Task item: Between the line containing "0; top: 465px;" and the line containing "position: absolute; left: 358px;" lies a run of lines; give that run again exactly, with both of those lines, and nothing else from the entries below.

(Web document revisions)
..........
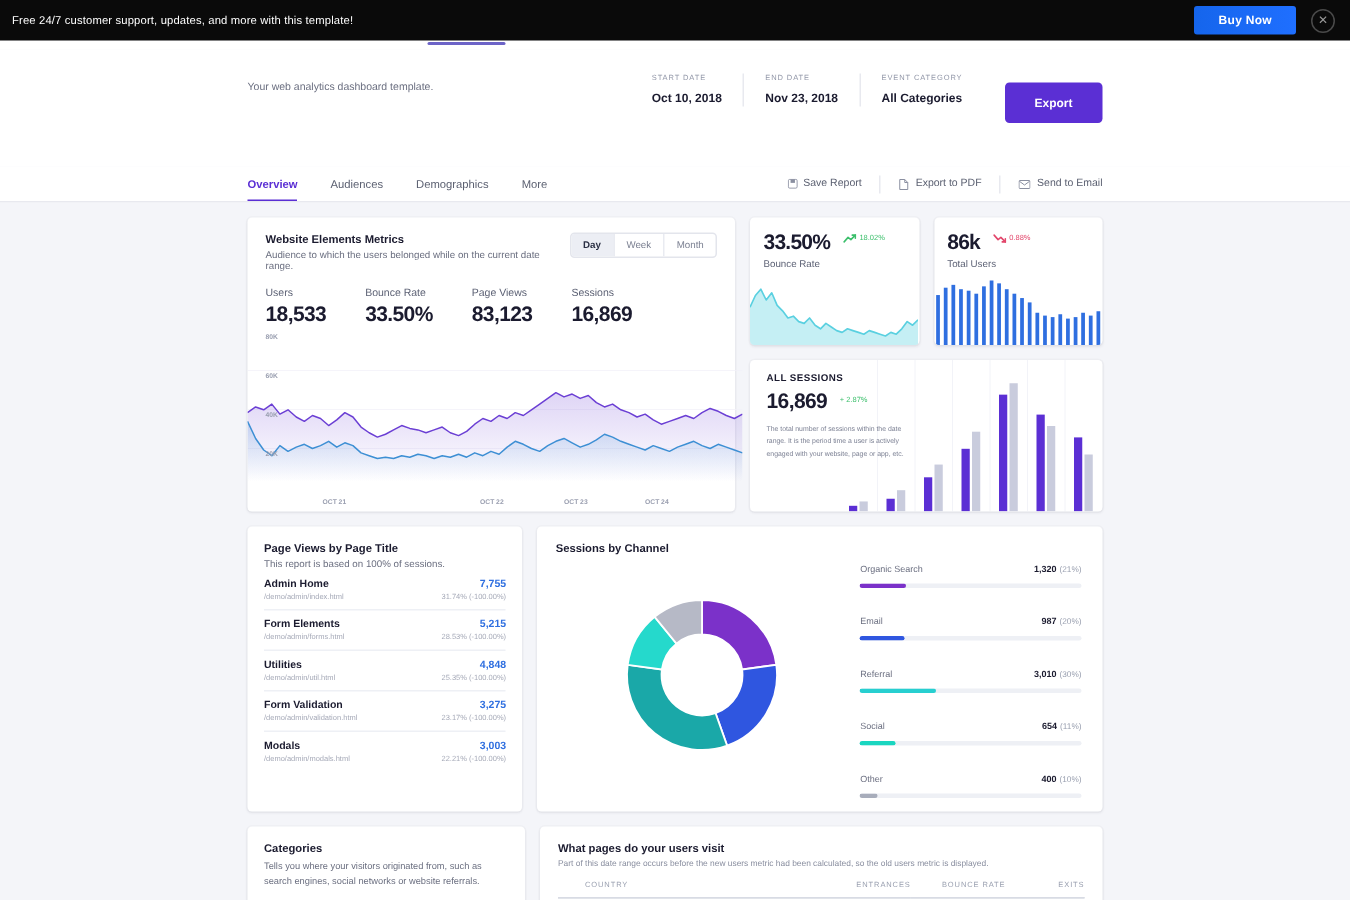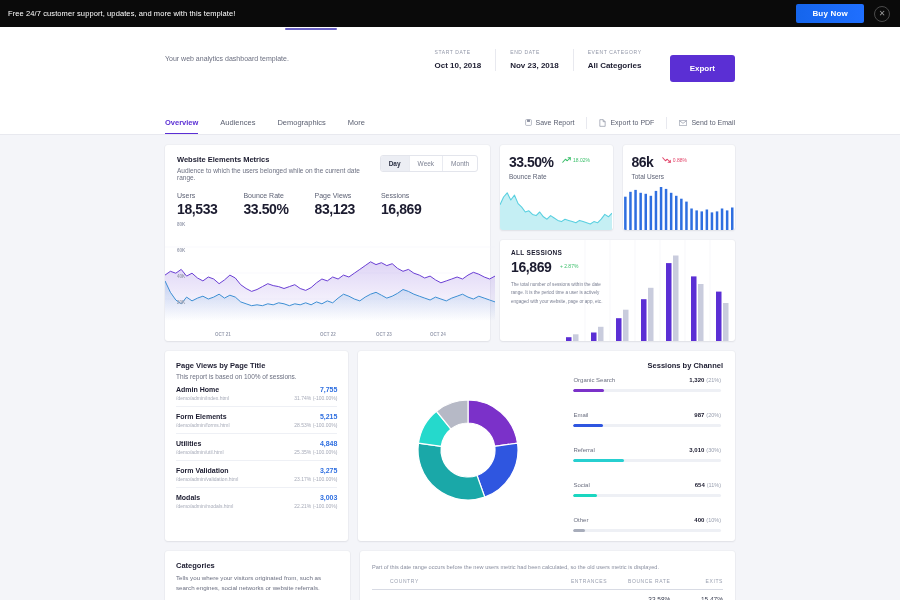--- a/index.html
+++ b/index.html
@@ -142,21 +142,21 @@
   .pv-sub { font-size: 6.5px; color: #6b6f80; margin-top: 3px; }
   .pv-item { border-bottom: 1px solid #eef0f5; padding: 6px 0 5px 0; }
   .pv-item:last-child { border-bottom: none; }
   .pv-l1 { display: flex; justify-content: space-between; align-items: baseline; }
   .pv-name { font-size: 7px; font-weight: bold; color: #1b1b2f; }
   .pv-num { font-size: 7px; font-weight: bold; color: #2f6fe0; }
   .pv-l2 { display: flex; justify-content: space-between; align-items: baseline; margin-top: 2px; }
   .pv-path { font-size: 5px; color: #a6aab8; }
   .pv-pct { font-size: 5px; color: #a6aab8; }
 
-  .ch-card { width: 380px; height: 190px; padding: 10px 12px 0 12px; position: relative; text-align: right; }
+  .ch-card { width: 380px; height: 190px; padding: 10px 12px 0 12px; position: relative; }
   .ch-title { font-size: 7.5px; font-weight: bold; color: #1b1b2f; }
   .ch-body { display: flex; align-items: center; height: 160px; }
   .donut-holder { width: 195px; display: flex; align-items: center; justify-content: center; }
   .legend { flex: 1; padding-left: 8px; padding-right: 2px; }
   .lg-item { margin-bottom: 11px; }
   .lg-item:last-child { margin-bottom: 0; }
   .lg-top { display: flex; justify-content: space-between; align-items: baseline; margin-bottom: 3px; }
   .lg-name { font-size: 6px; color: #6b6f80; }
   .lg-val { font-size: 6px; color: #1b1b2f; font-weight: bold; }
   .lg-pct { font-size: 5.5px; color: #9aa0b0; font-weight: normal; margin-left: 2px; }
@@ -537,20 +537,21 @@
 
     <div class="row row3">
 
       <div class="card acq-card">
         <div class="acq-title">Categories</div>
         <div class="acq-sub">Tells you where your visitors originated from, such as search engines, social networks or website referrals.</div>
 
       </div>
 
       <div class="card tbl-card">
+        <div class="tbl-title">What pages do your users visit</div>
         <div class="tbl-sub">Part of this date range occurs before the new users metric had been calculated, so the old users metric is displayed.</div>
         <table class="tbl">
           <thead>
               <tr>
             <th class="l" style="width:45%">COUNTRY</th>
             <th style="width:22%">ENTRANCES</th>
             <th style="width:18%">BOUNCE RATE</th>
             <th style="width:15%">EXITS</th>
           </tr>
             </thead>

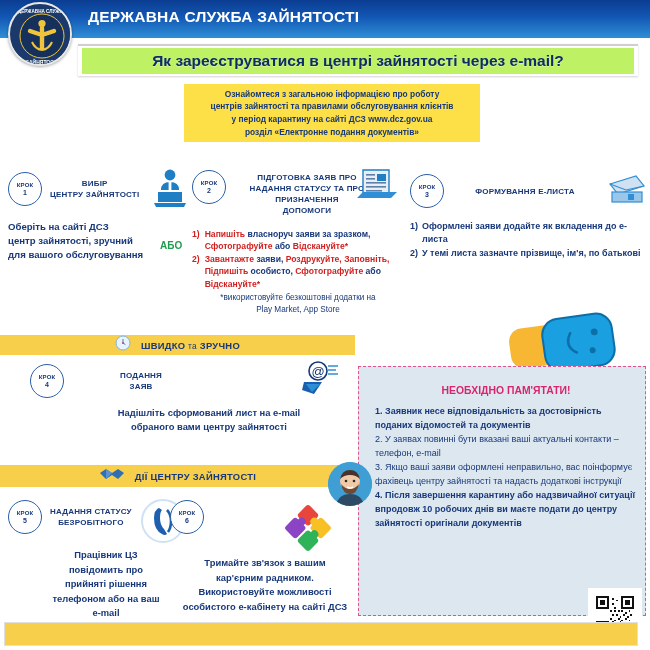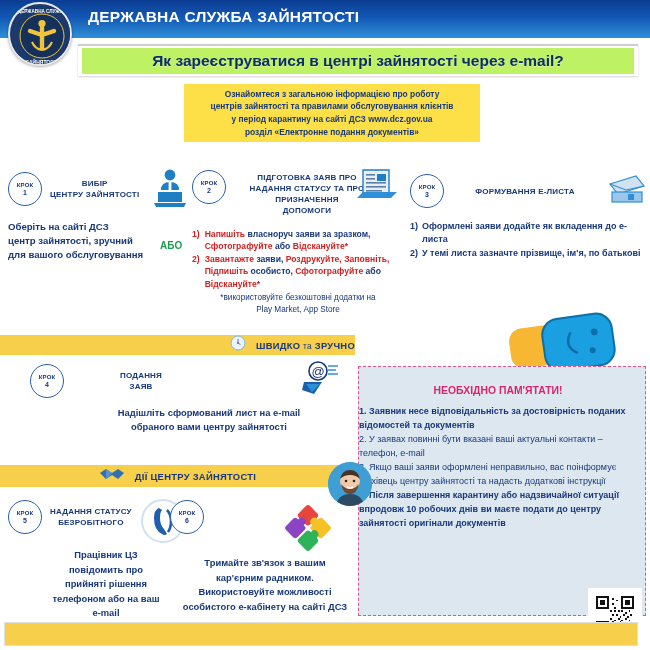--- a/index.html
+++ b/index.html
@@ -113,38 +113,38 @@
   .blk3 .li { display: flex; gap: 4px; }
   .blk3 .li .num { flex: 0 0 auto; }
 
   
   .band {
     position: absolute; background: #f7cf4a;
     display: flex; align-items: center; justify-content: center; gap: 10px;
   }
   .band .band-text { color: #17387a; font-size: 9.4px; font-weight: bold; letter-spacing: .3px; }
   .band .band-text .thin { font-weight: normal; font-size: 8.4px; }
-  #band-fast { left: 0; top: 335px; width: 355px; height: 20px; justify-content: flex-end; }
+  #band-fast { left: 0; top: 335px; width: 355px; height: 20px; }
   #band-actions { left: 0; top: 465px; width: 355px; height: 22px; }
 
   
   .blk4 { position: absolute; left: 30px; top: 364px; width: 330px; }
   .blk4 .row { display: flex; align-items: center; gap: 56px; }
   .blk4 .body {
     margin-top: 8px; color: #17387a; font-size: 9.4px;
     font-weight: bold; line-height: 14px; text-align: center; padding-left: 28px;
   }
   .at-icon { position: absolute; left: 298px; top: 360px; }
 
   
   .remember {
     position: absolute; left: 358px; top: 366px; width: 288px; height: 250px;
     background: #dde7f0;
     border: 1.6px dashed #e1538a;
-    padding: 18px 8px 6px 0;
+    padding: 18px 8px 6px 16px;
   }
   .remember h3 {
     color: #d9256b; font-size: 10.4px; font-weight: bold;
     text-align: center; margin-bottom: 8px;
   }
   .remember .item { font-size: 9px; line-height: 14px; color: #17387a; }
   .remember .item.bold { font-weight: bold; }
   .remember .item.reg { font-weight: normal; }
 
   

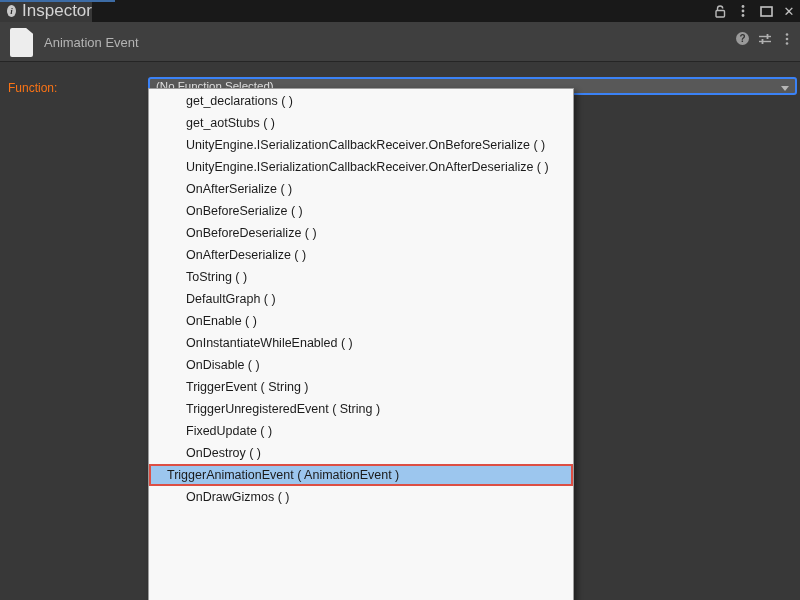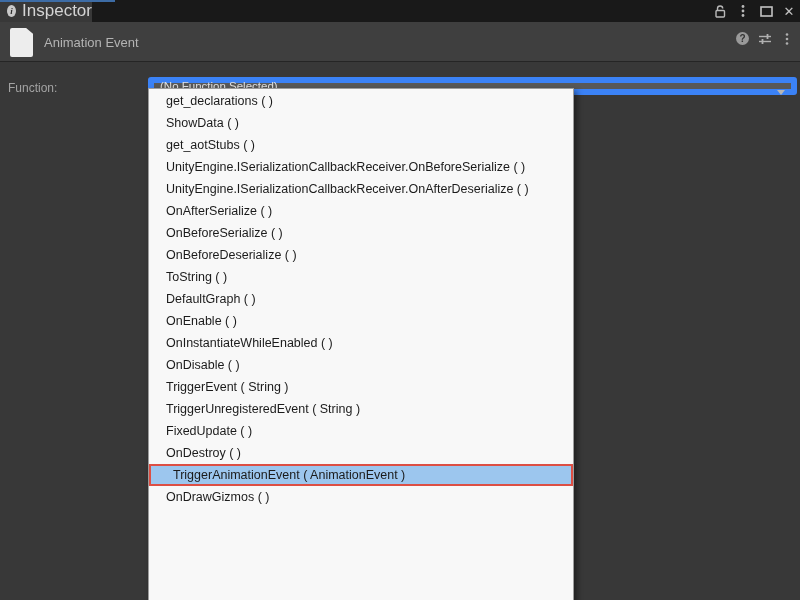--- a/index.html
+++ b/index.html
@@ -39,49 +39,49 @@
     clip-path:polygon(0 0, 70% 0, 100% 20%, 100% 100%, 0 100%);
   }
   .header-title { position:absolute; left:44px; top:13px; font-size:13px; color:#b4b4b4; }
   .header-icons { position:absolute; right:5px; top:8px; display:flex; align-items:center; gap:5px; }
   .hd-btn { width:17px; height:17px; display:flex; align-items:center; justify-content:center; }
   .help-circle {
     width:13px; height:13px; border-radius:50%; background:#9a9a9a; color:#333;
     font-size:10px; font-weight:bold; display:flex; align-items:center; justify-content:center;
   }
   
-  .func-label { position:absolute; left:8px; top:81px; font-size:12px; color:#a3a3a3; }
+  .func-label { position:absolute; left:8px; top:81px; font-size:12px; color:#f97316; }
   .func-select {
     position:absolute; left:148px; top:77px; width:649px; height:18px;
-    background:#585858; border:6px solid #3b82f6; border-radius:3px;
+    background:#585858; border:2px solid #3b82f6; border-radius:3px;
     display:flex; align-items:center; padding:0 18px 0 6px;
   }
   .func-select-value {
     color:#e0e0e0; font-size:11.5px; white-space:nowrap; overflow:hidden;
   }
   .select-arrow {
     position:absolute; right:6px; top:7px; width:0; height:0;
     border-left:4px solid transparent; border-right:4px solid transparent;
     border-top:5px solid #b6b6b6;
   }
   
   .popup {
     position:absolute; left:148px; top:88px; width:426px; min-height:515px;
     background:var(--popup-bg,#f8f8f8); border:1px solid #9d9d9d;
     box-shadow:3px 3px 6px rgba(0,0,0,0.45);
     padding-top:1px;
   }
   .popup-item {
-    height:22px; line-height:22px; padding-left:17px;
+    height:22px; line-height:22px; padding-left:37px;
     font-size:12.5px; color:#1b1b1b; white-space:nowrap; cursor:default;
   }
   .popup-item.highlighted {
     background:var(--highlight-bg,#9cc6ee);
     border:2px solid var(--highlight-border,#dd4f44);
-    line-height:18px; padding-left:22px;
+    line-height:18px; padding-left:16px;
   }
 </style>
 </head>
 <body>
 
 <div class="screen">
 
   <div class="titlebar">
     <div class="tab">
       <span class="info-circle">i</span>
@@ -139,27 +139,27 @@
   </div>
 
   <div class="func-label">Function:</div>
   <div class="func-select">
     <span class="func-select-value">(No Function Selected)</span>
     <span class="select-arrow"></span>
   </div>
 
   <div class="popup">
       <div class="popup-item">get_declarations ( )</div>
-      <div class="popup-item">ShowData ( )</div>
       <div class="popup-item">get_aotStubs ( )</div>
       <div class="popup-item">UnityEngine.ISerializationCallbackReceiver.OnBeforeSerialize ( )</div>
       <div class="popup-item">UnityEngine.ISerializationCallbackReceiver.OnAfterDeserialize ( )</div>
       <div class="popup-item">OnAfterSerialize ( )</div>
       <div class="popup-item">OnBeforeSerialize ( )</div>
       <div class="popup-item">OnBeforeDeserialize ( )</div>
+      <div class="popup-item">OnAfterDeserialize ( )</div>
       <div class="popup-item">ToString ( )</div>
       <div class="popup-item">DefaultGraph ( )</div>
       <div class="popup-item">OnEnable ( )</div>
       <div class="popup-item">OnInstantiateWhileEnabled ( )</div>
       <div class="popup-item">OnDisable ( )</div>
       <div class="popup-item">TriggerEvent ( String )</div>
       <div class="popup-item">TriggerUnregisteredEvent ( String )</div>
       <div class="popup-item">FixedUpdate ( )</div>
       <div class="popup-item">OnDestroy ( )</div>
       <div class="popup-item highlighted">TriggerAnimationEvent ( AnimationEvent )</div>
..........
Problem solution:
   #band-actions { left: 0; top: 465px; width: 355px; height: 22px; }
 
   
   .blk4 { position: absolute; left: 30px; top: 364px; width: 330px; }
   .blk4 .row { display: flex; align-items: center; gap: 56px; }
   .blk4 .body {
     margin-top: 8px; color: #17387a; font-size: 9.4px;
     font-weight: bold; line-height: 14px; text-align: center; padding-left: 28px;
   }
   .at-icon { position: absolute; left: 298px; top: 360px; }
 
   
   .remember {
     position: absolute; left: 358px; top: 366px; width: 288px; height: 250px;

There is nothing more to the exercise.